Although the company is rapidly expanding its waste recycling capacity, its debt/equity is worsening quickly. At the end of the quarter, Republic Services had total long-term debt of $7 billion with operating cash flow (ttm) of $1.5 billion and cash of $67 million, due to which its cash flow-to-debt equates to 4.5x.

Compared to Waste Management's cash flow-to-debt of 4.2x along with cash and cash equivalents of $307 million, Waste Management is in a better position.


However, Waste Connections posted impressive results. Its quarterly net income stood at $448.8 million, which rose by a whopping 18.2% and beat the Street’s estimates of $445.7 million. The staggering growth was primarily driven by the acquisition of R360 Environmental Solutions in October, which reported annual revenue of $300 million last year.

Meanwhile, EPS of $0.37 missed the estimated $0.38 but rose by $0.02 per share as compared to last year’s quarterly results. Its stellar financial performance was due to masterful execution and a result of its relatively smaller size, which allowed Waste Connections to grow at a rapid rate. But the company isn’t involved in the waste-to-energy conversion business, which is a huge drawback.

As far as its long-term strategy is concerned, Waste Connections continues to expand in regions which aren't saturated with waste-recycling solutions (suburban areas), and offer less competition. This might be beneficial over the long run, but its management affirmed that its short-term growth lies in inorganic expansions in its existing markets.

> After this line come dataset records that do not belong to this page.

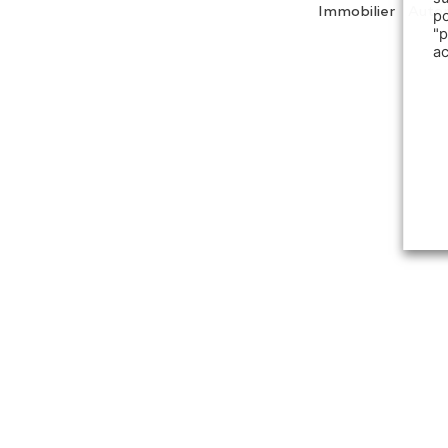
Immobilier
Auto
p
"
a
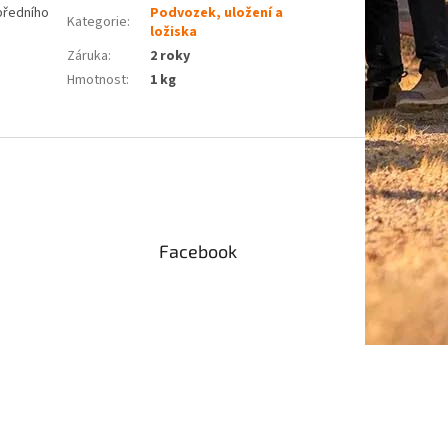
předního
Podvozek, uložení a
Kategorie
:
ložiska
Záruka
:
2 roky
Hmotnost
:
1 kg
Facebook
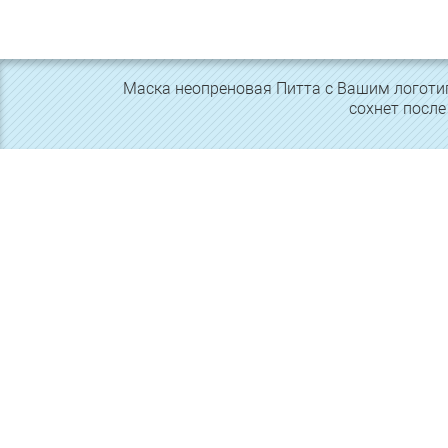
Маска неопреновая Питта с Вашим логотип
сохнет после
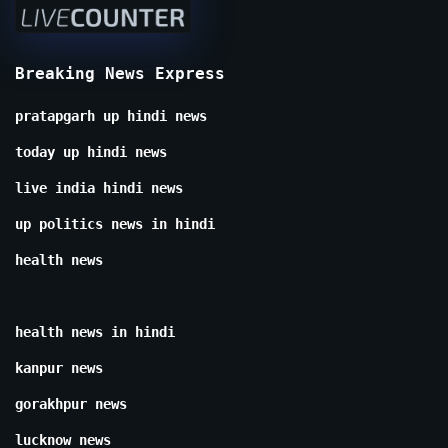
Breaking News Express
pratapgarh up hindi news
today up hindi news
live india hindi news
up politics news in hindi
health news
health news in hindi
kanpur news
gorakhpur news
lucknow news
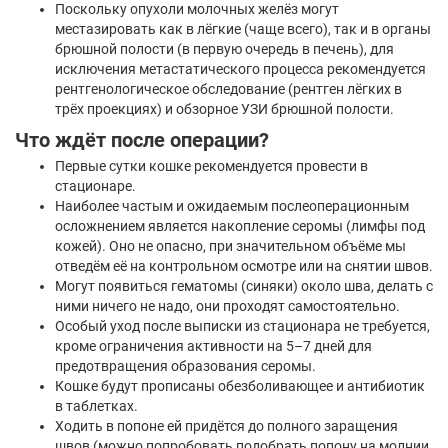
Поскольку опухоли молочных желёз могут
местазировать как в лёгкие (чаще всего), так и в органы
брюшной полости (в первую очередь в печень), для
исключения метастатического процесса рекомендуется
рентгенологическое обследование (рентген лёгких в
трёх проекциях) и обзорное УЗИ брюшной полости.
Что ждёт после операции?
Первые сутки кошке рекомендуется провести в
стационаре.
Наиболее частым и ожидаемым послеоперационным
осложнением является накопление серомы (лимфы под
кожей). Оно не опасно, при значительном объёме мы
отведём её на контрольном осмотре или на снятии швов.
Могут появиться гематомы (синяки) около шва, делать с
ними ничего не надо, они проходят самостоятельно.
Особый уход после выписки из стационара не требуется,
кроме ограничения активности на 5–7 дней для
предотвращения образования серомы.
Кошке будут прописаны обезболивающее и антибиотик
в таблетках.
Ходить в попоне ей придётся до полного заращения
швов (можно попробовать подобрать попону на молнии,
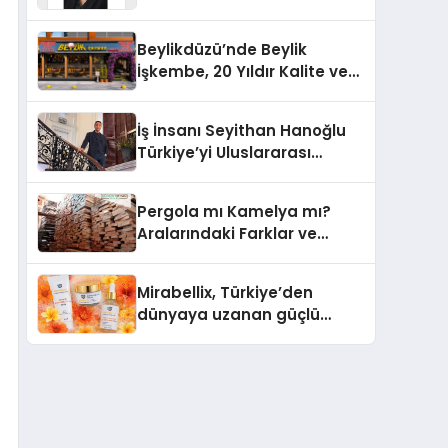
Yaşam: Yeşim Şahin Yaman
Beylikdüzü’nde Beylik
İşkembe, 20 Yıldır Kalite ve
Lezzetin Değişmeyen Adresi
İş İnsanı Seyithan Hanoğlu
Türkiye’yi Uluslararası
Arenada Tanıtmayı
Hedefliyor
Pergola mı Kamelya mı?
Aralarındaki Farklar ve
Doğru Seçim Rehberi
Mirabellix, Türkiye’den
dünyaya uzanan güçlü
büyümesini sürdürüyor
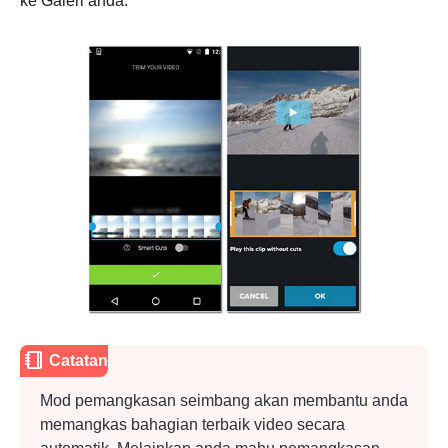
ke Galeri anda.
Catatan
Mod pemangkasan seimbang akan membantu anda
memangkas bahagian terbaik video secara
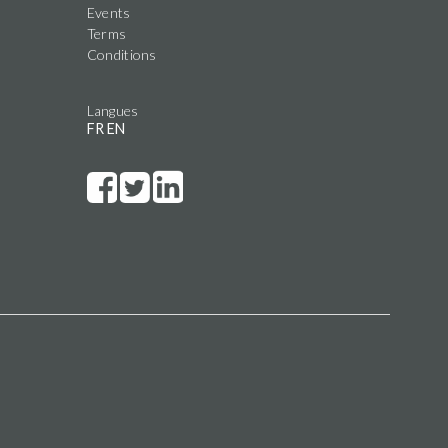
Events
Terms
Conditions
Langues
FR
EN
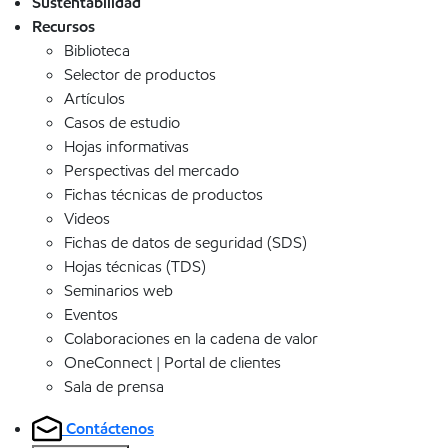
Sustentabilidad
Recursos
Biblioteca
Selector de productos
Artículos
Casos de estudio
Hojas informativas
Perspectivas del mercado
Fichas técnicas de productos
Videos
Fichas de datos de seguridad (SDS)
Hojas técnicas (TDS)
Seminarios web
Eventos
Colaboraciones en la cadena de valor
OneConnect | Portal de clientes
Sala de prensa
Contáctenos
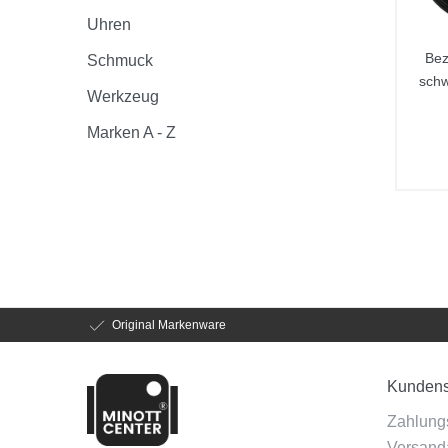
Uhren
Bez
Schmuck
schw
Werkzeug
Marken A - Z
Original Markenware
Kundens
Zahlung
Versanda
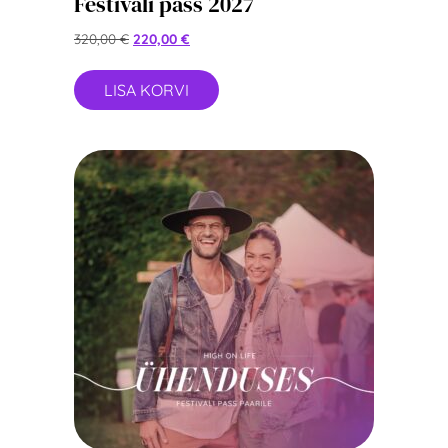
Festivali pass 2027
320,00
€
220,00
€
LISA KORVI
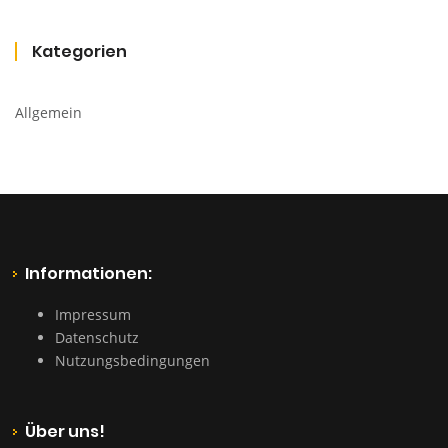
Kategorien
Allgemein
Informationen:
Impressum
Datenschutz
Nutzungsbedingungen
Über uns!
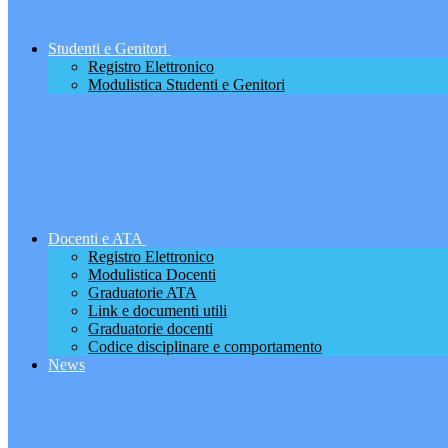
Studenti e Genitori
Registro Elettronico
Modulistica Studenti e Genitori
Docenti e ATA
Registro Elettronico
Modulistica Docenti
Graduatorie ATA
Link e documenti utili
Graduatorie docenti
Codice disciplinare e comportamento
News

This clearly puts Waste Management ahead of its peers.

A short conclusion

I don’t like to be a broken record, but if you didn’t already guess, I’d gladly put my money on Waste Management. The company has a high yield, which seems sustainable, and its pending share repurchases will further bolster its EPS. Furthermore, its acquisition of Greenstar and cash flow improvements suggest that Waste Management is well poised for an upside.